Taquicardias Supraventriculares: Sintomas e Diagnóstico

SMS Foz do Iguaçu - Secretaria Municipal de Saúde (PR) — Prova 2024

Enunciado

Em relação às arritmias cardíacas supraventriculares, assinale a alternativa correta.

Alternativas

  1. A) As arritmias supraventriculares são divididas em bradiarritmias e taquiarritmias. Qualquer ritmo que se origine abaixo da bifurcação do feixe de His em seus ramos direito e esquerdo é considerado de origem supraventricular.
  2. B) Os bloqueios atrioventriculares (BAV) são classificados como de primeiro grau, de segundo grau, de alto grau e de terceiro grau. O BAV de primeiro grau é um nome impróprio porque, na verdade, nada é bloqueado – em vez disso, há um atraso, geralmente no nó atrioventricular, manifestado por um intervalo PR de duração menor.
  3. C) O bloqueio atrioventricular (BAV) de segundo grau é dividido em Mobitz do tipo I ou Mobitz do tipo II (Wenckebach). O BAV Mobitz do tipo I é caracterizado por insuficiência abrupta da condução depois de uma onda P sem prolongamento do intervalo PR precedente, representando comprometimento da condução abaixo do nó atrioventricular.
  4. D) As taquicardias supraventriculares podem provocar sintomas especificamente relacionados ao ritmo, incluindo fadiga, palpitações, tonturas, dispneia, desconforto torácico, pré-síncope e síncope. Esses sintomas estão principalmente relacionados à rapidez da resposta ventricular e são mais prevalentes no início da arritmia.

Pérola Clínica

Taquicardias supraventriculares → fadiga, palpitações, tonturas, dispneia, desconforto torácico, pré-síncope/síncope.

Resumo-Chave

Os sintomas das taquicardias supraventriculares (TSV) são variados e inespecíficos, mas frequentemente incluem palpitações e tonturas, refletindo a rápida resposta ventricular e o comprometimento do débito cardíaco. É crucial reconhecer que a apresentação clínica pode variar amplamente, desde assintomática até quadros graves de síncope.

Contexto Educacional

As arritmias cardíacas supraventriculares (ASV) são um grupo heterogêneo de distúrbios do ritmo que se originam acima da bifurcação do feixe de His. Elas são extremamente comuns na prática clínica, variando de condições benignas a potencialmente graves, e seu reconhecimento é fundamental para a conduta adequada. A compreensão da fisiopatologia e da classificação das ASV é essencial para residentes, pois impacta diretamente o diagnóstico diferencial e as estratégias terapêuticas. O diagnóstico das ASV baseia-se principalmente no eletrocardiograma (ECG), que permite identificar padrões característicos como taquicardias de QRS estreito, bloqueios atrioventriculares e extrassístoles. A avaliação clínica deve incluir a investigação de sintomas como palpitações, tonturas, dispneia e síncope, que podem indicar a gravidade da arritmia e a necessidade de intervenção imediata. A diferenciação entre os tipos de bloqueios atrioventriculares (primeiro, segundo grau Mobitz I e II, e terceiro grau) é um ponto crítico para a tomada de decisão. O tratamento das ASV varia desde a observação e modificação de fatores de risco até o uso de medicamentos antiarrítmicos, cardioversão elétrica ou ablação por cateter. A escolha da terapia depende do tipo de arritmia, da presença de sintomas, da função ventricular e de comorbidades. Para residentes, dominar o manejo inicial das ASV, especialmente em situações de instabilidade hemodinâmica, é uma habilidade vital para a prática médica.

Perguntas Frequentes

Quais são os sintomas mais comuns das taquicardias supraventriculares?
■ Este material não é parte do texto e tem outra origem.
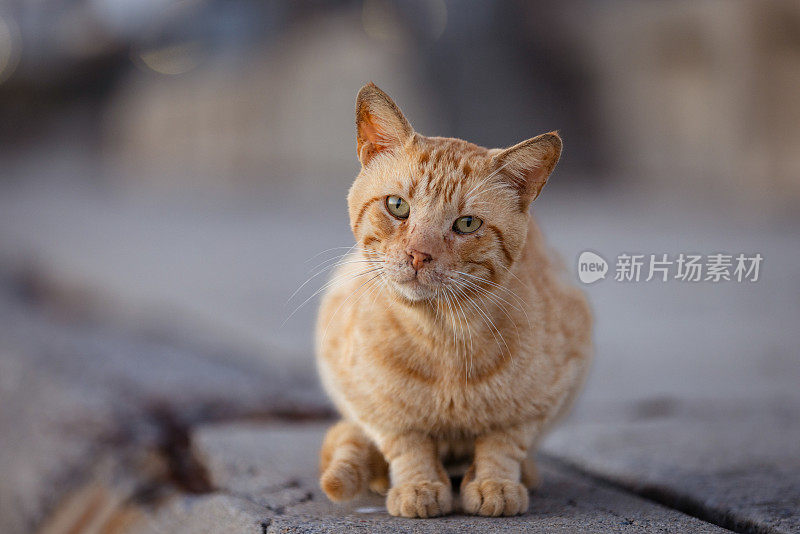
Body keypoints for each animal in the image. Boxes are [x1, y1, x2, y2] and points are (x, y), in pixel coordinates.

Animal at [316, 84, 592, 520]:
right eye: (397, 206)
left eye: (466, 224)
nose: (418, 254)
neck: (442, 336)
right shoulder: (369, 402)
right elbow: (407, 444)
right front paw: (418, 486)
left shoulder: (546, 397)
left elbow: (503, 443)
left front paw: (496, 484)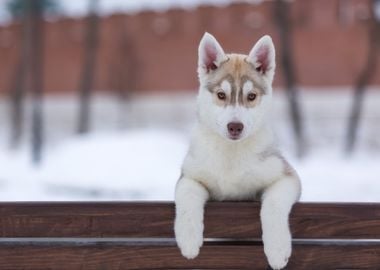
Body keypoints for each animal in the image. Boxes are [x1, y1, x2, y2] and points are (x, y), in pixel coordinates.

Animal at [174, 32, 302, 268]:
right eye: (221, 95)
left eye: (251, 96)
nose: (235, 126)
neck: (231, 154)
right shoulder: (190, 176)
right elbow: (187, 196)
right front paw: (188, 240)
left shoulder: (286, 176)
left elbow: (274, 204)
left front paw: (277, 250)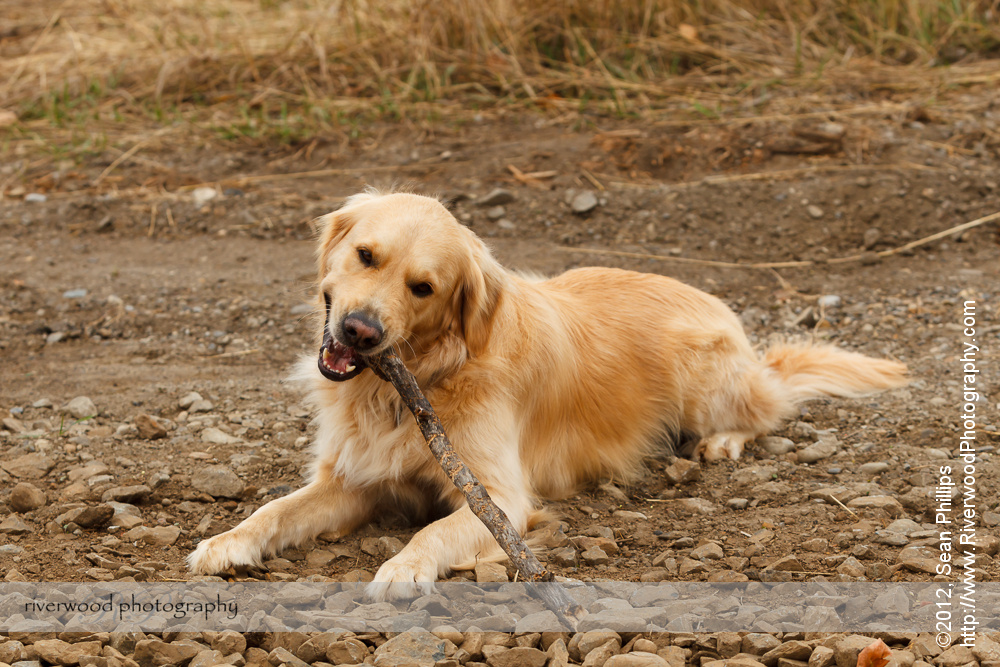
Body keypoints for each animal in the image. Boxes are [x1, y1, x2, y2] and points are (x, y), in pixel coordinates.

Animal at [186, 189, 908, 600]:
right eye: (365, 255)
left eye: (423, 287)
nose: (360, 330)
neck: (413, 382)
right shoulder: (351, 477)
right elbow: (275, 509)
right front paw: (227, 540)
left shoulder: (500, 497)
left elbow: (434, 533)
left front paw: (403, 569)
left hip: (704, 378)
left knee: (768, 407)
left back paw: (723, 441)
Os sintomas mais comuns das taquicardias supraventriculares incluem palpitações, tonturas, fadiga, dispneia, desconforto torácico e, em casos mais graves, pré-síncope ou síncope. A intensidade dos sintomas geralmente se correlaciona com a rapidez da resposta ventricular.

Como diferenciar o Bloqueio Atrioventricular (BAV) de primeiro grau dos de segundo grau?

O BAV de primeiro grau é caracterizado por um prolongamento fixo do intervalo PR (> 200 ms) sem falha de condução. Já os BAVs de segundo grau (Mobitz I e II) apresentam falhas intermitentes na condução atrioventricular, com o Mobitz I mostrando prolongamento progressivo do PR antes da falha e o Mobitz II com falha abrupta.

Qual a importância da localização da origem da arritmia?

A localização da origem da arritmia (supraventricular vs. ventricular) é crucial para o diagnóstico e manejo. Arritmias supraventriculares se originam acima da bifurcação do feixe de His, enquanto as ventriculares se originam abaixo, impactando o prognóstico e as opções terapêuticas.